Are my goals necessarily God-ordained? Well, that depends. Certainly my goal to be a faithful and obedient single man is. After all, the only reason I don’t have a boyfriend right now—and hopefully will never stray and have one—is because of Him. I do think that many gay Christians can marry heterosexually, and I support them when they do if they have been honest and cautious about it. I don’t see that as my own particular calling, simply because I think I can do a lot more as a single man. I want to show Christians that a single gay guy can be obedient, loving, Biblically-sound, and have a heart that seeks Christ. I want to show that it’s possible.

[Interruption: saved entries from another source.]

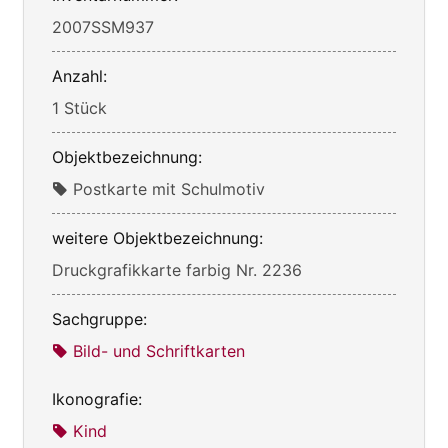
2007SSM937
Anzahl:
1 Stück
Objektbezeichnung:
Postkarte mit Schulmotiv
weitere Objektbezeichnung:
Druckgrafikkarte farbig Nr. 2236
Sachgruppe:
Bild- und Schriftkarten
Ikonografie:
Kind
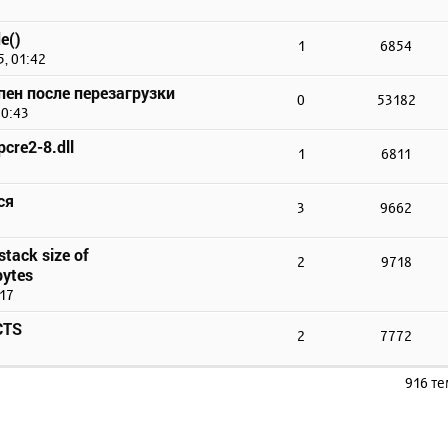
e()
1
6854
, 01:42
упен после перезагрузки
0
53182
10:43
cre2-8.dll
1
6811
ся
3
9662
stack size of
2
9718
ytes
:17
CTS
2
7772
916 т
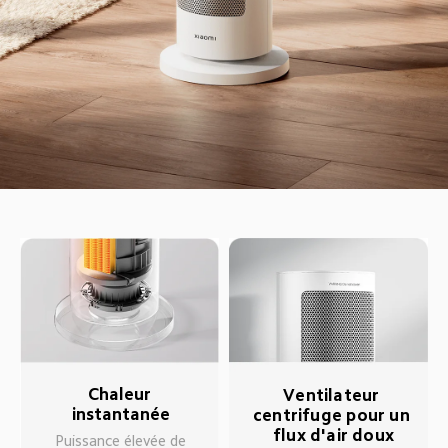
Chaleur 
Ventilateur 
instantanée
centrifuge pour un 
flux d'air doux
Puissance élevée de 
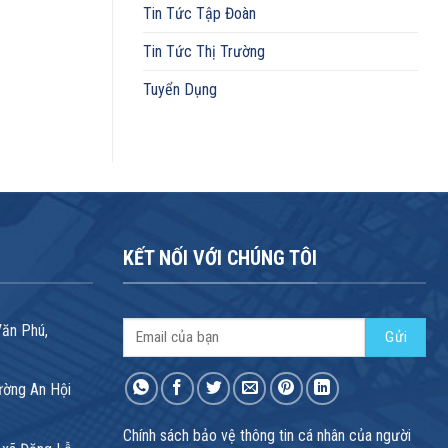
Tin Tức Tập Đoàn
Tin Tức Thị Trường
Tuyển Dụng
KẾT NỐI VỚI CHÚNG TÔI
Văn Phú,
ường An Hội
Chính sách bảo vệ thông tin cá nhân của người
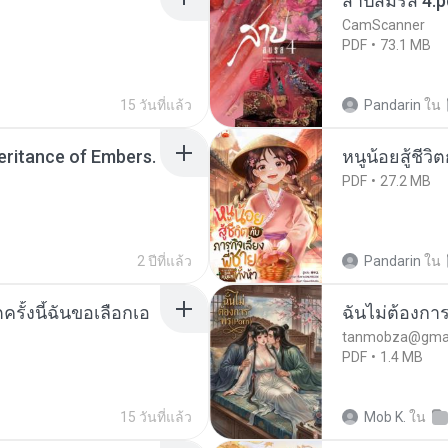
สาปสมรส 4.p
CamScanner
PDF
73.1 MB
15 วันที่แล้ว
Pandarin
ใน
heritance of Embers.
หนูน้อยสู้ชีวิ
PDF
27.2 MB
2 ปีที่แล้ว
Pandarin
ใน
ครั้งนี้ฉันขอเลือกเอ
ฉันไม่ต้องการ
tanmobza@gmai
PDF
1.4 MB
15 วันที่แล้ว
Mob K.
ใน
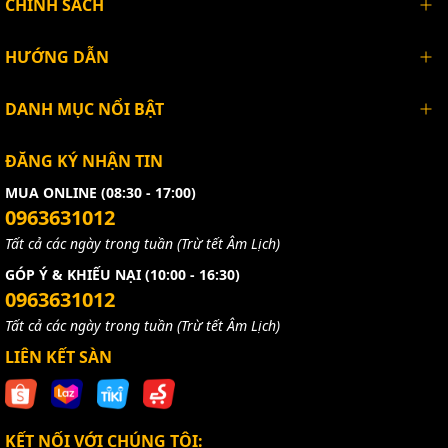
CHÍNH SÁCH
HƯỚNG DẪN
DANH MỤC NỔI BẬT
ĐĂNG KÝ NHẬN TIN
MUA ONLINE (08:30 - 17:00)
0963631012
Tất cả các ngày trong tuần (Trừ tết Âm Lịch)
GÓP Ý & KHIẾU NẠI (10:00 - 16:30)
0963631012
Tất cả các ngày trong tuần (Trừ tết Âm Lịch)
LIÊN KẾT SÀN
KẾT NỐI VỚI CHÚNG TÔI:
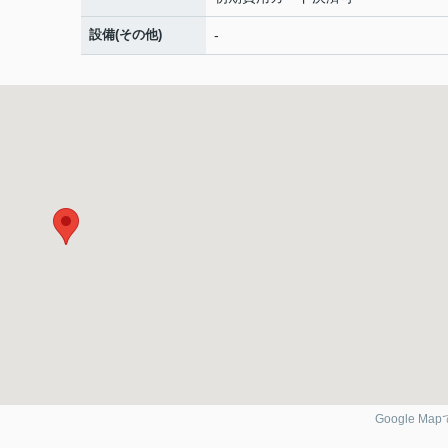
設備(その他)
-
Google Ma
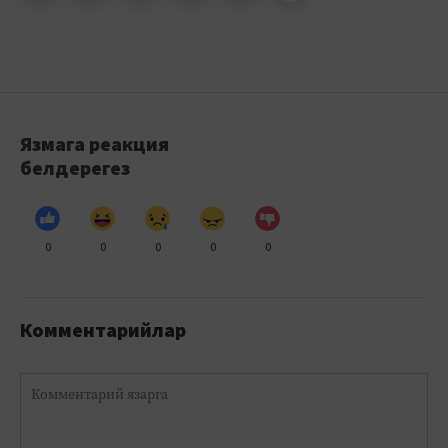
Язмага реакция
белдерегез
0
0
0
0
0
Комментарийлар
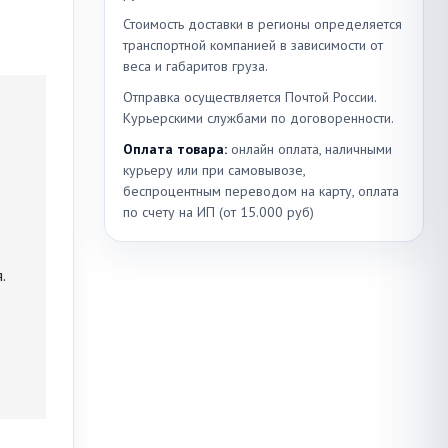
Стоимость доставки в регионы определяется
транспортной компанией в зависимости от
веса и габаритов груза.
Отправка осуществляется Почтой России.
Курьерскими службами по договоренности.
Оплата товара:
онлайн оплата, наличными
курьеру или при самовывозе,
беспроцентным переводом на карту, оплата
по счету на ИП (от 15.000 руб)
.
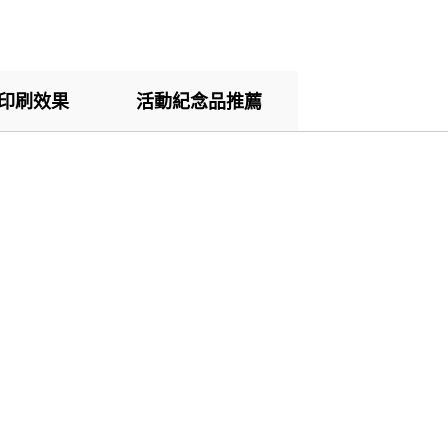
印刷效果
活動紀念品推薦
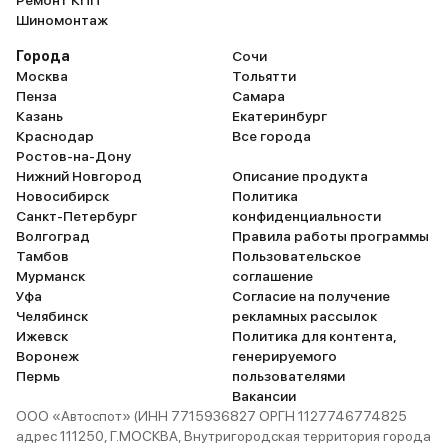
Шиномонтаж
Города
Сочи
Москва
Тольятти
Пенза
Самара
Казань
Екатеринбург
Краснодар
Все города
Ростов-на-Дону
Нижний Новгород
Описание продукта
Новосибирск
Политика
Санкт-Петербург
конфиденциальности
Волгоград
Правила работы программы
Тамбов
Пользовательское
Мурманск
соглашение
Уфа
Согласие на получение
Челябинск
рекламных рассылок
Ижевск
Политика для контента,
Воронеж
генерируемого
Пермь
пользователями
Вакансии
ООО «Автоспот» (ИНН 7715936827 ОРГН 1127746774825
адрес 111250, Г.МОСКВА, Внутригородская территория города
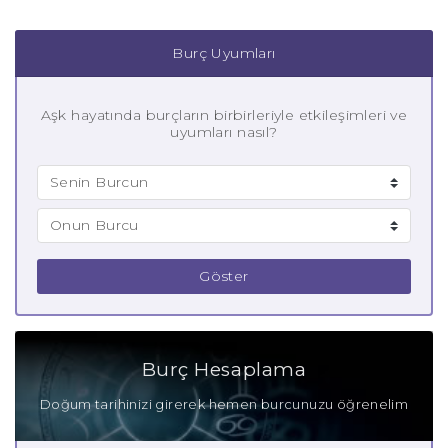
Burç Uyumları
Aşk hayatında burçların birbirleriyle etkileşimleri ve
uyumları nasıl?
Göster
Burç Hesaplama
Doğum tarihinizi girerek hemen burcunuzu öğrenelim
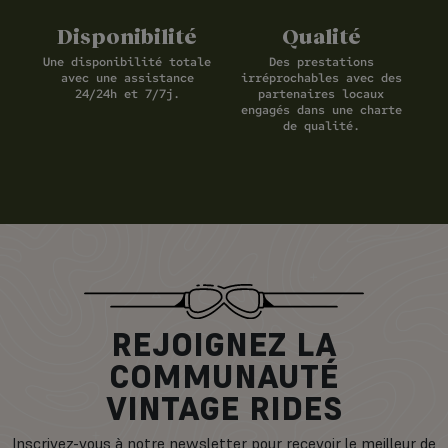
Disponibilité
Qualité
Une disponibilité totale
Des prestations
avec une assistance
irréprochables avec des
24/24h et 7/7j.
partenaires locaux
engagés dans une charte
de qualité.
REJOIGNEZ LA
COMMUNAUTÉ
VINTAGE RIDES
Inscrivez-vous à notre newsletter pour recevoir le meilleur de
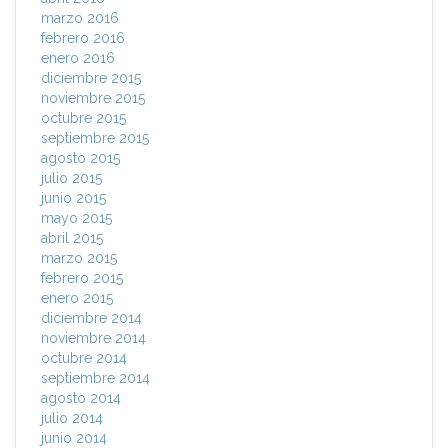
marzo 2016
febrero 2016
enero 2016
diciembre 2015
noviembre 2015
octubre 2015
septiembre 2015
agosto 2015
julio 2015
junio 2015
mayo 2015
abril 2015
marzo 2015
febrero 2015
enero 2015
diciembre 2014
noviembre 2014
octubre 2014
septiembre 2014
agosto 2014
julio 2014
junio 2014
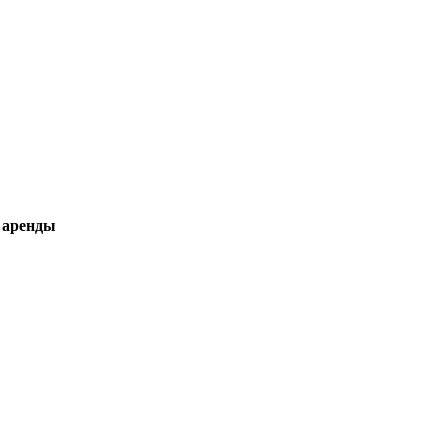
 аренды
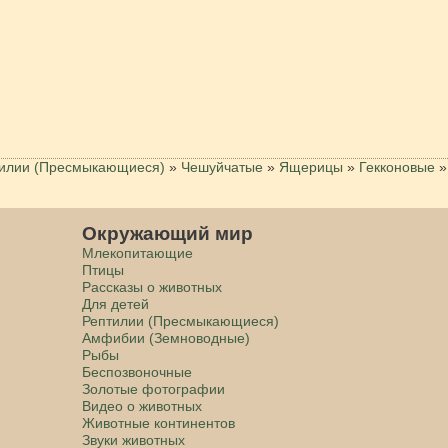
илии (Пресмыкающиеся)
»
Чешуйчатые
»
Ящерицы
»
Гекконовые
»
Окружающий мир
Млекопитающие
Птицы
Рассказы о животных
Для детей
Рептилии (Пресмыкающиеся)
Амфибии (Земноводные)
Рыбы
Беспозвоночные
Золотые фотографии
Видео о животных
Животные континентов
Звуки животных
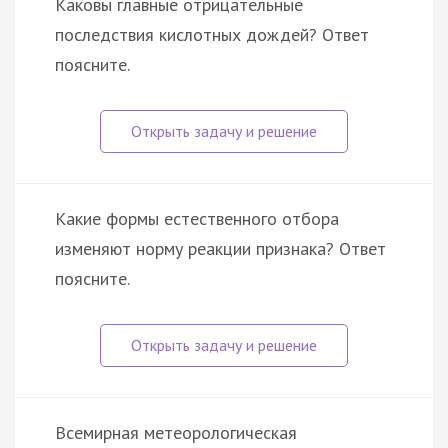
Каковы главные отрицательные
последствия кислотных дождей? Ответ
поясните.
Какие формы естественного отбора
изменяют норму реакции признака? Ответ
поясните.
Всемирная метеорологическая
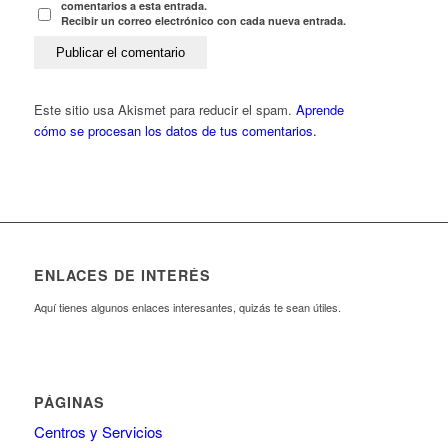
comentarios a esta entrada.
Recibir un correo electrónico con cada nueva entrada.
Este sitio usa Akismet para reducir el spam.
Aprende
cómo se procesan los datos de tus comentarios.
ENLACES DE INTERÉS
Aquí tienes algunos enlaces interesantes, quizás te sean útiles.
PÁGINAS
Centros y Servicios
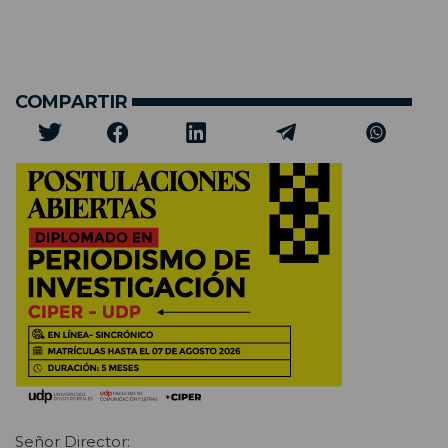
COMPARTIR
Señor Director:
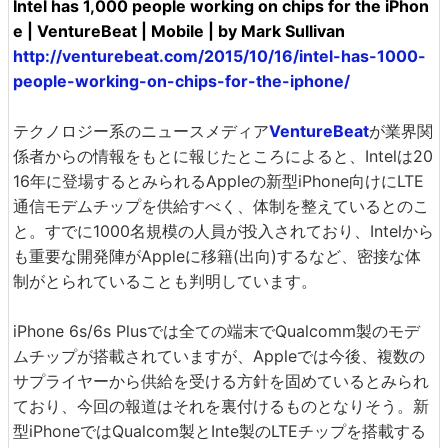
Intel has 1,000 people working on chips for the iPhon
e | VentureBeat | Mobile | by Mark Sullivan
http://venturebeat.com/2015/10/16/intel-has-1000-
people-working-on-chips-for-the-iphone/
テクノロジー系のニュースメディア
VentureBeat
が業界関
係者からの情報をもとに報じたところによると、Intelは20
16年に登場するとみられるAppleの新型iPhone向けにLTE
通信モデムチップを供給すべく、体制を整えているとのこ
と。すでに1000名規模の人員が投入されており、Intelから
も重要な開発陣がAppleに移籍(出向)するなど、密接な体
制がとられていることも判明しています。
iPhone 6s/6s Plusでは全ての端末でQualcomm製のモデ
ムチップが搭載されていますが、Appleでは今後、複数の
サプライヤーから供給を受ける方針を固めているとみられ
ており、今回の報道はそれを裏付けるものとなりそう。新
型iPhoneではQualcom製とInte製のLTEチップを搭載する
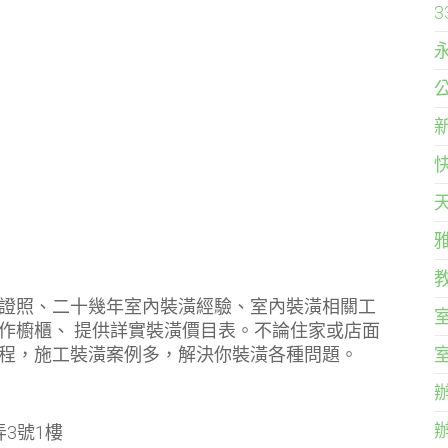
證照、二十幾年室內裝潢經驗、室內裝潢相關工
作櫥櫃、 提供詳實裝潢價目表。不論住家或店面
程，施工裝潢案例多，解決你裝潢各種問題。
弄3號1樓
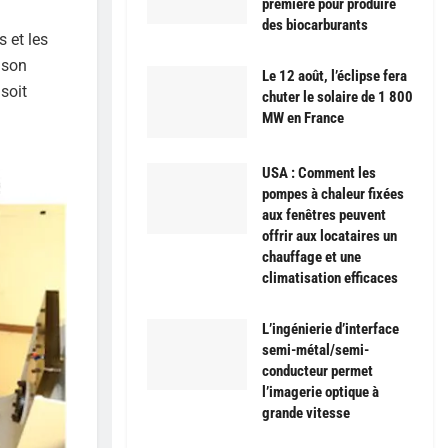
première pour produire
des biocarburants
s et les
 son
Le 12 août, l’éclipse fera
soit
chuter le solaire de 1 800
MW en France
USA : Comment les
pompes à chaleur fixées
aux fenêtres peuvent
offrir aux locataires un
chauffage et une
climatisation efficaces
L’ingénierie d’interface
semi-métal/semi-
conducteur permet
l’imagerie optique à
grande vitesse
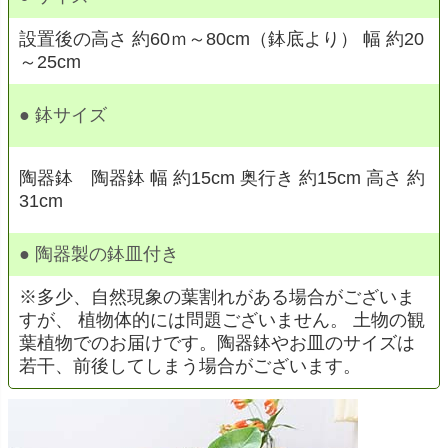
設置後の高さ 約60ｍ～80cm（鉢底より） 幅 約20
～25cm
● 鉢サイズ
陶器鉢 陶器鉢 幅 約15cm 奥行き 約15cm 高さ 約
31cm
● 陶器製の鉢皿付き
※多少、自然現象の葉割れがある場合がございま
すが、 植物体的には問題ございません。 土物の観
葉植物でのお届けです。陶器鉢やお皿のサイズは
若干、前後してしまう場合がございます。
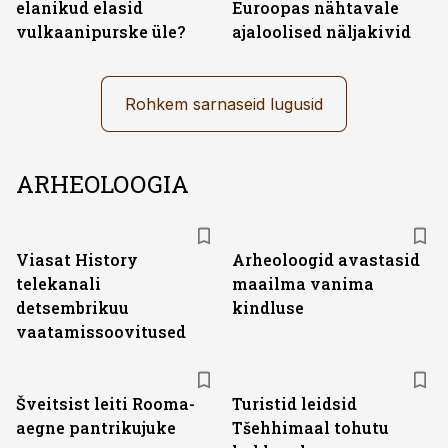
elanikud elasid
Euroopas nähtavale
vulkaanipurske üle?
ajaloolised näljakivid
Rohkem sarnaseid lugusid
ARHEOLOOGIA
ST
Viasat History
Arheoloogid avastasid
telekanali
maailma vanima
detsembrikuu
kindluse
vaatamissoovitused
Šveitsist leiti Rooma-
Turistid leidsid
aegne pantrikujuke
Tšehhimaal tohutu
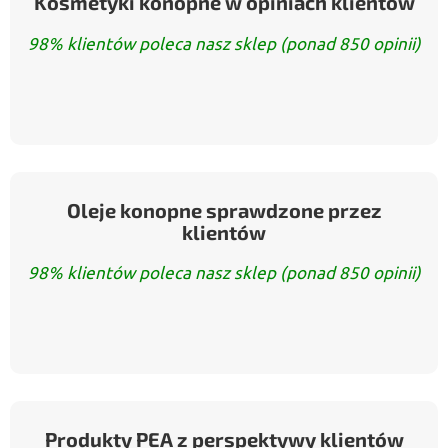
Kosmetyki konopne w opiniach klientów
98% klientów poleca nasz sklep (ponad 850 opinii)
Oleje konopne sprawdzone przez
klientów
98% klientów poleca nasz sklep (ponad 850 opinii)
Produkty PEA z perspektywy klientów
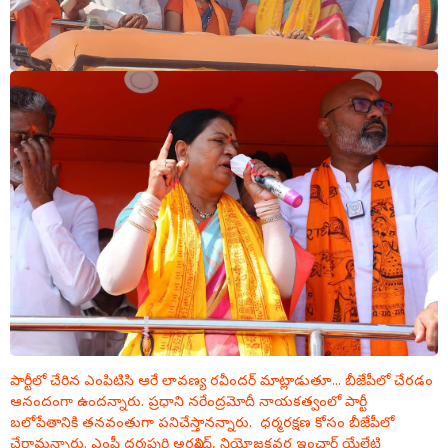
పార్టీలో చేరిన ఎంపిటిసి ఆరే లావణ్య రవీందర్ మాట్లాడుతూ... బీజేపీలో చేరడం
ఆనందంగా ఉందన్నారు. ప్రధాని నరేంద్రమోదీ నాయకత్వంలో పార్టీ
బలోపేతానికి తనవంతుగా పనిచేస్తానన్నారు.
ధర్మరక్షణ కోసం బీజేపీలో
చేరామన్నారు. ఎంపీ ధర్మపురి అరవింద్, నియోజకవర్గ ఇంఛార్జ్ యేలేటి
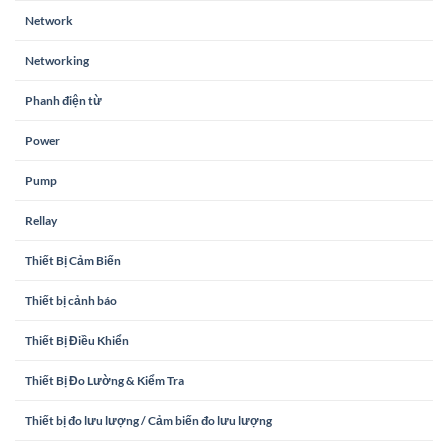
Network
Networking
Phanh điện từ
Power
Pump
Rellay
Thiết Bị Cảm Biến
Thiết bị cảnh báo
Thiết Bị Điều Khiển
Thiết Bị Đo Lường & Kiểm Tra
Thiết bị đo lưu lượng / Cảm biến đo lưu lượng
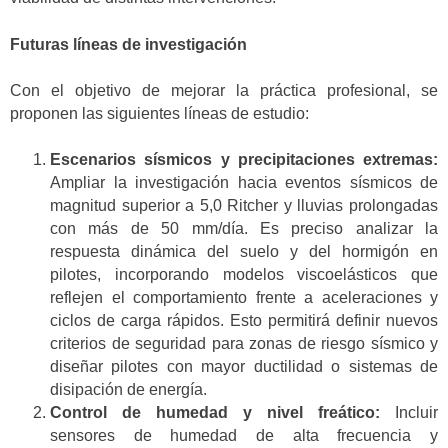
Futuras líneas de investigación
Con el objetivo de mejorar la práctica profesional, se
proponen las siguientes líneas de estudio:
Escenarios sísmicos y precipitaciones extremas:
Ampliar la investigación hacia eventos sísmicos de
magnitud superior a 5,0 Ritcher y lluvias prolongadas
con más de 50 mm/día. Es preciso analizar la
respuesta dinámica del suelo y del hormigón en
pilotes, incorporando modelos viscoelásticos que
reflejen el comportamiento frente a aceleraciones y
ciclos de carga rápidos. Esto permitirá definir nuevos
criterios de seguridad para zonas de riesgo sísmico y
diseñar pilotes con mayor ductilidad o sistemas de
disipación de energía.
Control de humedad y nivel freático:
Incluir
sensores de humedad de alta frecuencia y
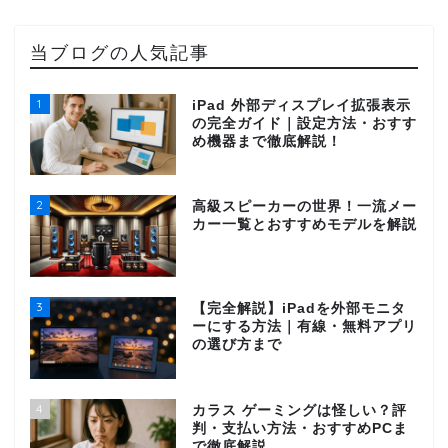
当ブログの人気記事
1
iPad 外部ディスプレイ拡張表示
の完全ガイド｜設定方法・おすす
め機器まで徹底解説！
2
高級スピーカーの世界！一流メー
カー一覧とおすすめモデルを解説
3
【完全解説】iPadを外部モニタ
ーにする方法｜有線・無料アプリ
の選び方まで
4
カラス ゲーミングは怪しい？評
判・支払い方法・おすすめPCま
で徹底解説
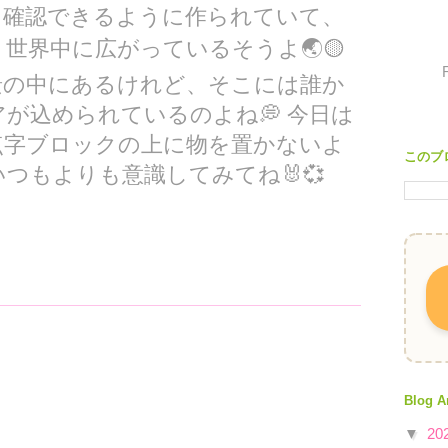
を確認できるように作られていて、
世界中に広がっているそうよ🌏🟡
景の中にあるけれど、そこには誰か
が込められているのよね💭 今日は
点字ブロックの上に物を置かないよ
このブ
つもよりも意識してみてね🐰💞
Blog A
▼
20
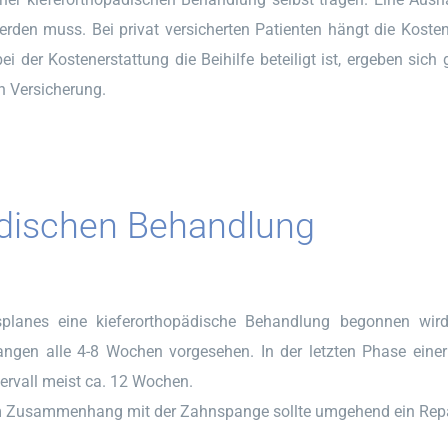
erden muss. Bei privat versicherten Patienten hängt die Koste
i der Kostenerstattung die Beihilfe beteiligt ist, ergeben sich
n Versicherung.
ädischen Behandlung
anes eine kieferorthopädische Behandlung begonnen wird, 
ngen alle 4-8 Wochen vorgesehen. In der letzten Phase einer
tervall meist ca. 12 Wochen.
 Zusammenhang mit der Zahnspange sollte umgehend ein Repara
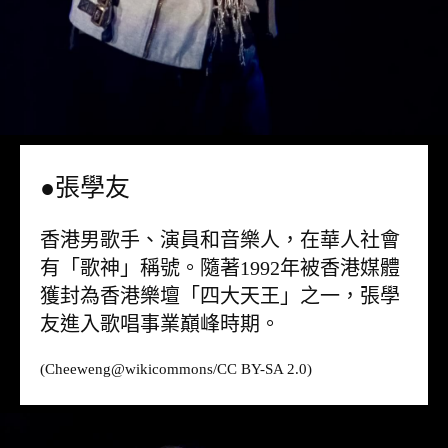
●張學友
香港男歌手、演員和音樂人，在華人社會
有「歌神」稱號。隨著1992年被香港媒體
獲封為香港樂壇「四大天王」之一，張學
友進入歌唱事業巔峰時期。
(Cheeweng@
wikicommons
/CC BY-SA 2.0)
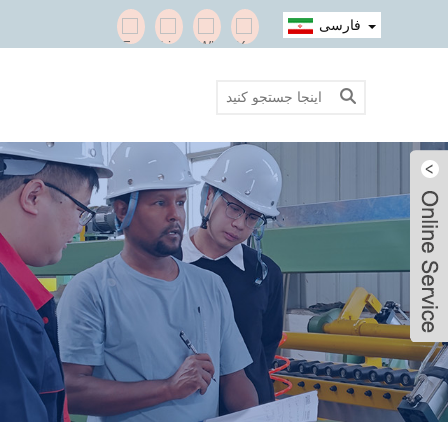
فارسی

But maybe the other goals are things God doesn’t have in store for me. I’m in the graduate school application process. I certainly have particular places in mind that I’d want to go (Baltimore, Colorado), but what if I only get accepted at a school in North Carolina, and have to stay here? Or what if my family hits financial ruin and instead of getting to focus on my writing I have to go live back home and take care of my mother and be a teacher in the same high school I graduated from? These things are certainly possible, but I think I’ve reached a point in my faith when I can say that, even if those kinds of things happened to me, I could still count my many blessings and praise God. My goals seem good and valuable and are precious to me right now, but if they turn out to not be His goals, well, he will show me. I just need to keep at them and stop worrying about them, I guess.